Theme Group Coordinator (April – June 2016)
Imagining the City in Economic and Political Discourses, 16th-18th centuries
Research Question
The way a city is imagined, experienced, and governed is predicated upon the intellectual and epistemological categories of thinking. In this project, these categories will be analyzed by looking at the political philosophies invoked by policy maker and administrators.
Project Description
It will be examined how the city was represented and imagined in theories of political economists and in discourses of political administrators involved in economic regulation and governance. What metaphors were used when referring to the city? Was a city seen as a polis or as a walled territory for economic production?
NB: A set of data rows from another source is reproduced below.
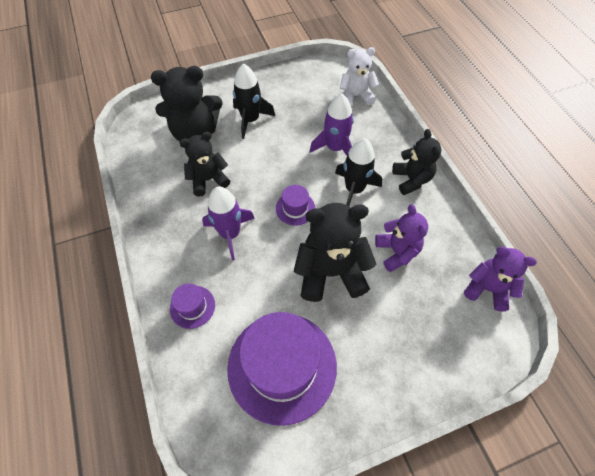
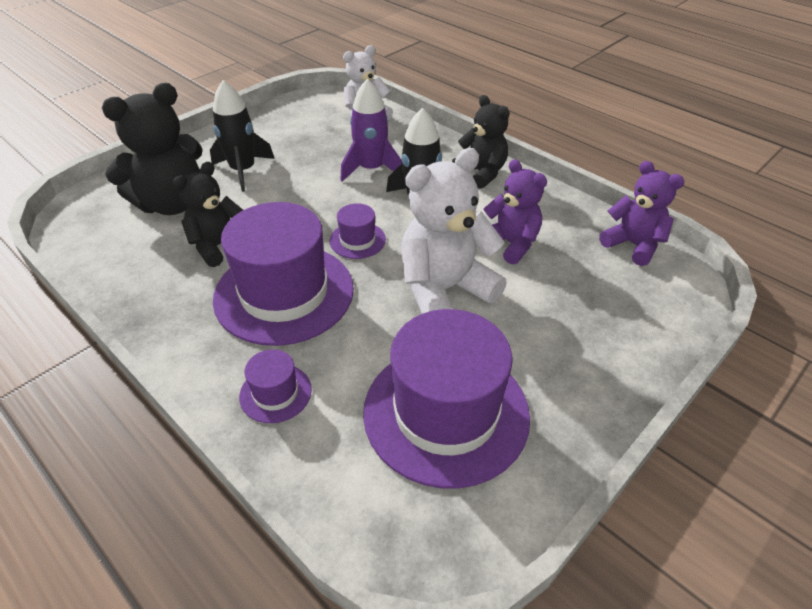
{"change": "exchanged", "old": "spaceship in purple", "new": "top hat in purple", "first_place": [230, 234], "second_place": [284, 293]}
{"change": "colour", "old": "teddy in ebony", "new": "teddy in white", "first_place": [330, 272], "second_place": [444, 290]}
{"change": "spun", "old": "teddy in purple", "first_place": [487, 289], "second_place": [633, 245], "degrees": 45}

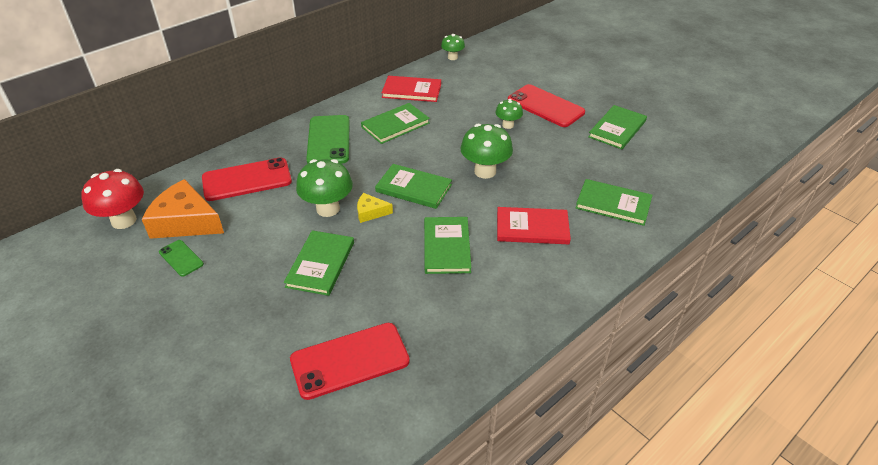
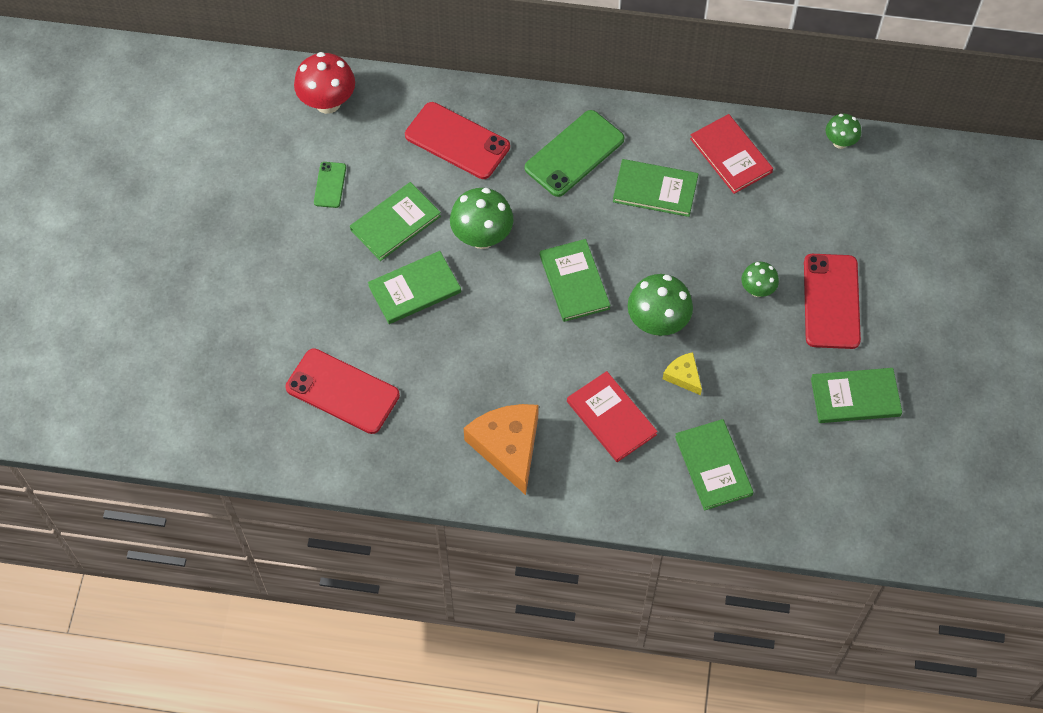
{"change": "relocated", "old": "book in emerald", "first_place": [446, 247], "second_place": [395, 223]}
{"change": "relocated", "old": "piece of cheese in orange", "first_place": [185, 221], "second_place": [508, 447]}
{"change": "relocated", "old": "piece of cheese in golden", "first_place": [370, 212], "second_place": [683, 376]}

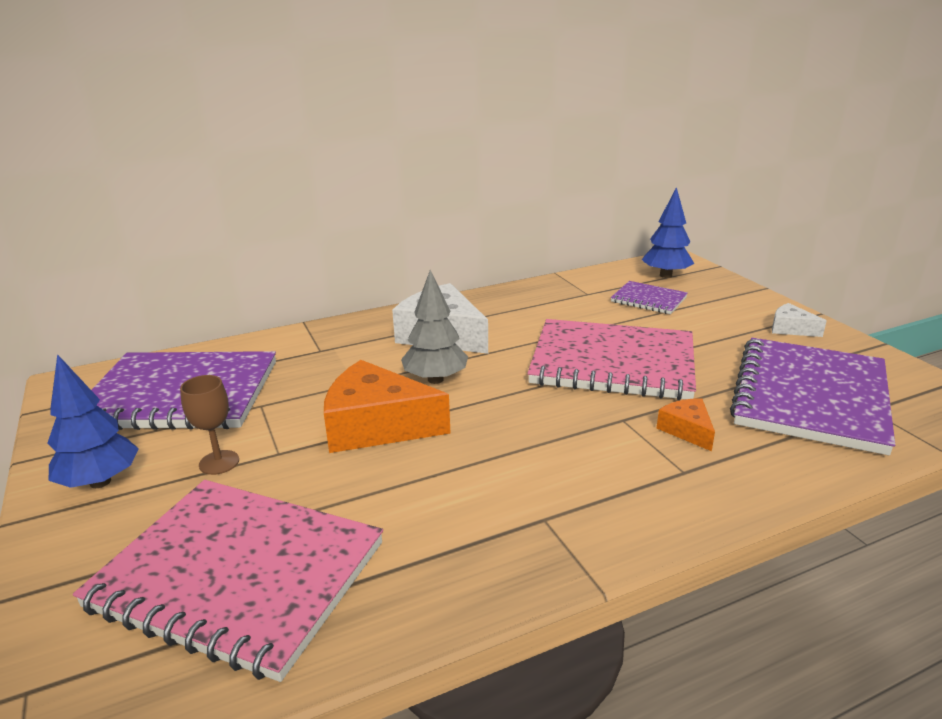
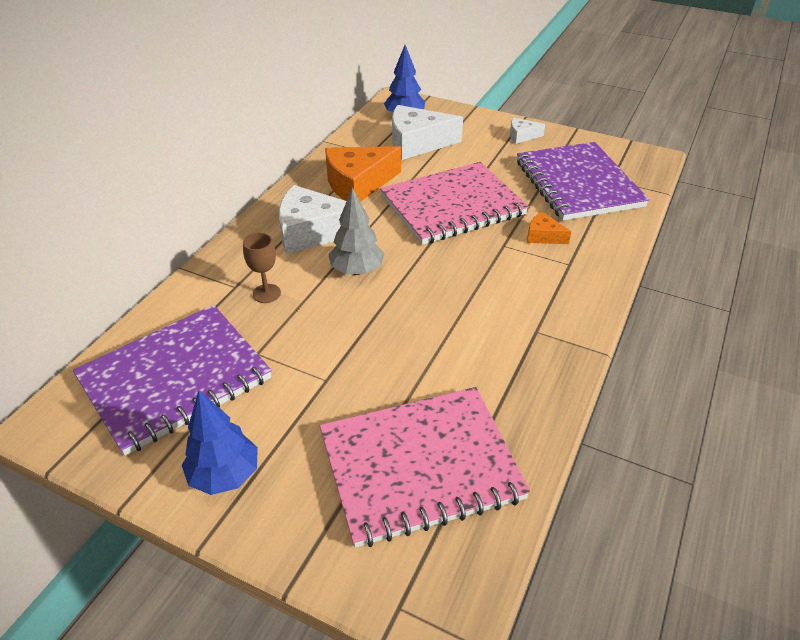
{"change": "relocated", "old": "goblet in brown", "first_place": [219, 462], "second_place": [266, 293]}
{"change": "relocated", "old": "piece of cheese in orange", "first_place": [376, 426], "second_place": [358, 184]}
{"change": "exchanged", "old": "notebook in purple", "new": "piece of cheese in white", "first_place": [648, 300], "second_place": [417, 143]}

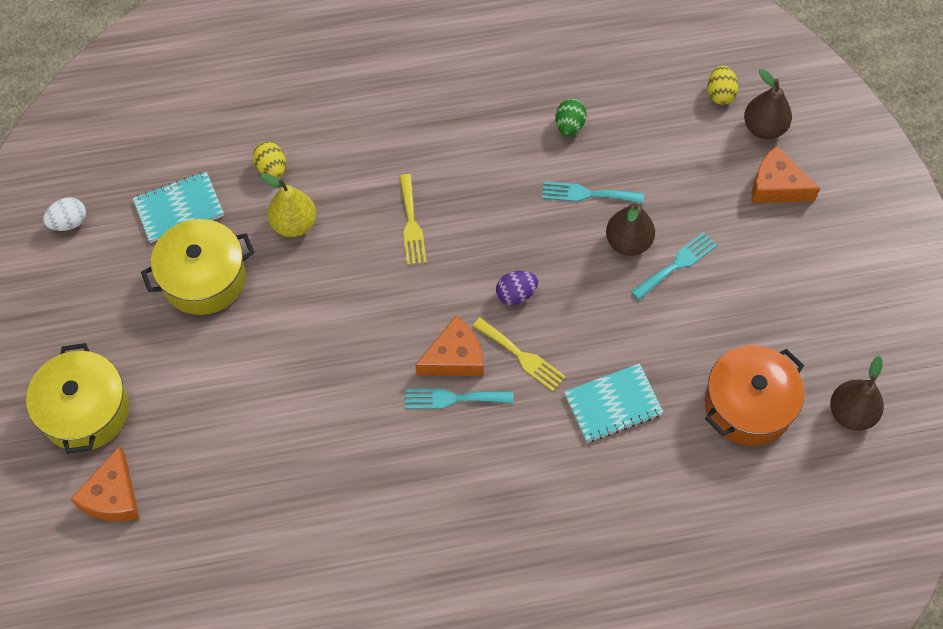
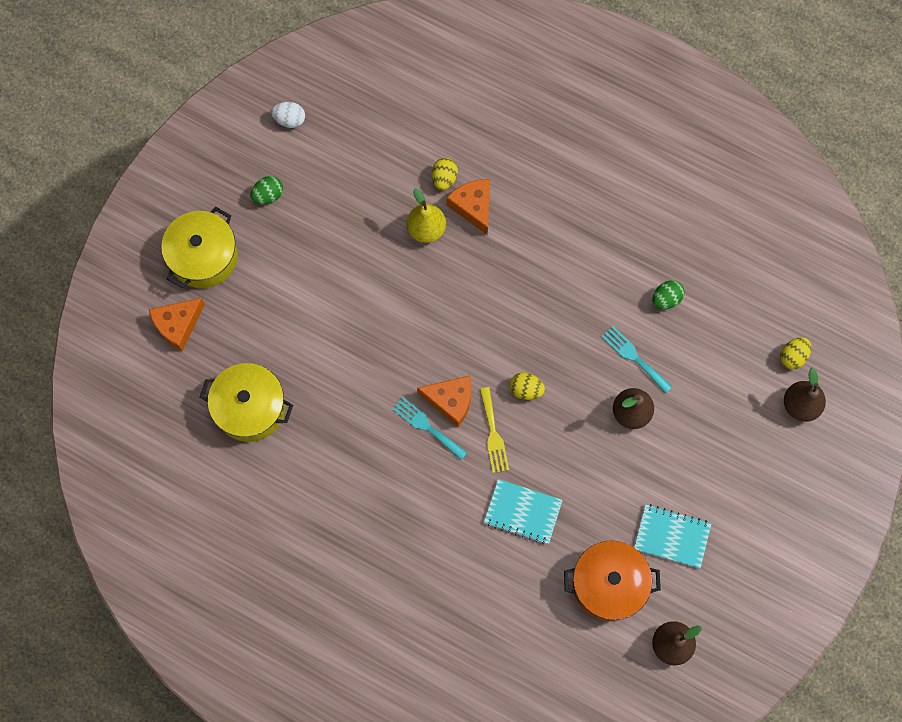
{"change": "relocated", "old": "pot in golden", "first_place": [203, 278], "second_place": [250, 408]}
{"change": "appeared", "new": "egg in emerald", "second_place": [268, 195]}
{"change": "relocated", "old": "piece of cheese in orange", "first_place": [776, 186], "second_place": [473, 207]}
{"change": "colour", "old": "egg in purple", "new": "egg in golden", "first_place": [516, 294], "second_place": [526, 390]}
{"change": "relocated", "old": "notebook in aqua", "first_place": [179, 208], "second_place": [671, 536]}
{"change": "missing", "old": "table fork in golden", "first_place": [411, 224]}
{"change": "missing", "old": "table fork in aqua", "first_place": [677, 264]}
Was it imagined as a corporative body politic or as an abstract space open to circulation? I will shed light on this by looking at the writings of, on one hand, philosophers or theologians who also wrote about political economy (like Leonardus Lessius) and, on the other, economic and political actors the actions of which were often guided and justified by the writings of philosophers and political economists (e.g., Vilain XIIII).
Selected Publications
– Karel Davids and Bert De Munck (eds), Innovation and Creativity in Late Medieval and Early Modern European Cities (Aldershot, 2014).
– Bert De Munck & Anne Winter (eds), Gated communities? Regulating migration in early modern cities (Aldershot, 2012).
– ‘Artisans, Products and Gifts: Rethinking the History of Material Culture in Early Modern Europe, Past & Present, 224 (August 2014), pp. 39-74.